MATERIAL PROVIDED →
----

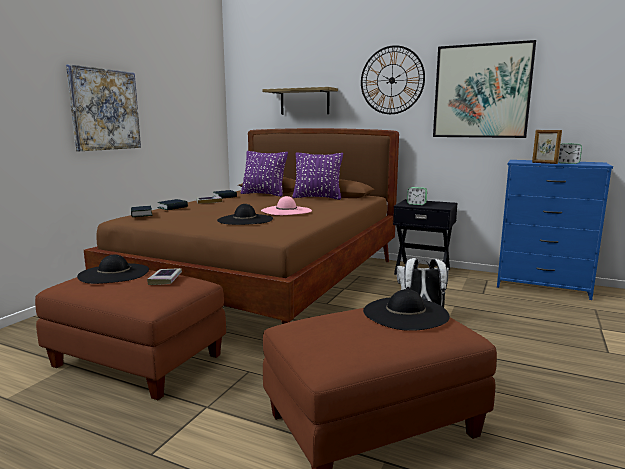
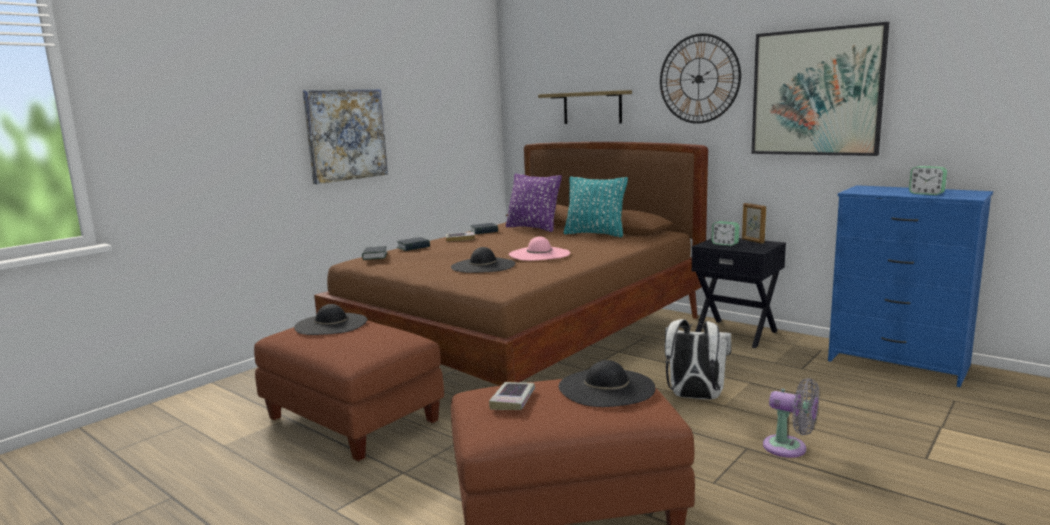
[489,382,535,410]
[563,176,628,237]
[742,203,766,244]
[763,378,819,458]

----

TASK INSTRUCTIONS →
Only the pictures are to be left out; the rest of the material above should be printed verbatim.

RESULT →
[489,382,535,410]
[563,176,628,237]
[742,203,766,244]
[763,378,819,458]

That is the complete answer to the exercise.